Hello, I have been searching for a way to extact urls from google cache url search results,I have a file with a list of urls like this
""http://64.233.167.104/search?q=cache:ts2G04wctD0J:www.worldwidewords.org/qa/qa-shi3.htm+%22s---%22&hl=en&ct=clnk&cd=12&gl=ca&ie=UTF-8""
what i need to do is extract the actual url www.worldwidewords.org/qa/qa-shi3.htm which lies between the : and the + and remove the google cache url from the list so I will have a list of regular urls, I also have normal urls in the list which I would like to keep in the list.

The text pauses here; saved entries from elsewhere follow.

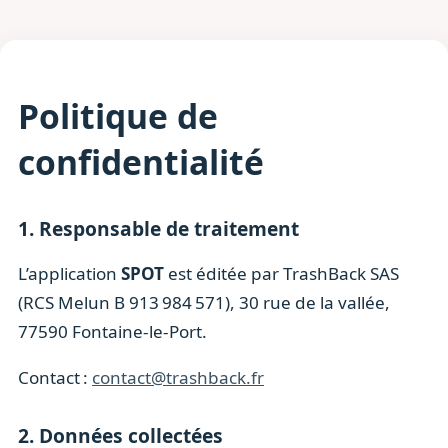
Politique de
confidentialité
1. Responsable de traitement
L’application
SPOT
est éditée par TrashBack SAS
(RCS Melun B 913 984 571), 30 rue de la vallée,
77590 Fontaine-le-Port.
Contact :
contact@trashback.fr
2. Données collectées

any help would be appreciated
This is the bash script I am using, it searches google and give you a list of urls, takes out everything but the link and pipes them to a file
#!/bin/bash
#
# google.sh
# ---------
# Automatic Google search from the command line.
#
# Syntax : $ google {search terms}
#
if [ -z $1 ]
then
# If no keyword is entered echo try again
#
echo "you didnt tell me what to search....try again"
else
#url variable with the maximum search results (100) per page
#
url='http://google.ca/search?num=100&hl=en&safe=off&q='
appended=0
for searchTerm in "$@"
do
# Replace white spaces in the search terms
#
searchTerm=`echo $searchTerm | sed 's/ /%20/g'`
url="$url%22$searchTerm%22"
if [ $appended -lt `expr $# - 1` ]
then
url="$url"\+
else
url="$url"\&btnG\=Google\+Search\&meta\=
fi
let "appended+=1"
done
lynx -dump $url >> googleresult1
sed 's/http/\^http/g' googleresult1 | tr -s "^" "\n" | grep http| sed 's/\ .*//g' >> googleresults2 #this command extract only the urs
rm googleresult1
cat googleresults2
sed -e '/google/d' googleresults2 >> urls.txt
fi
The sed command at the end removes the results with google.com in them which are the following pages of results
I have tried this sed -n '/:/,/+/p' url.txt but there are three colons in the cache url and I need the text between the third : and the +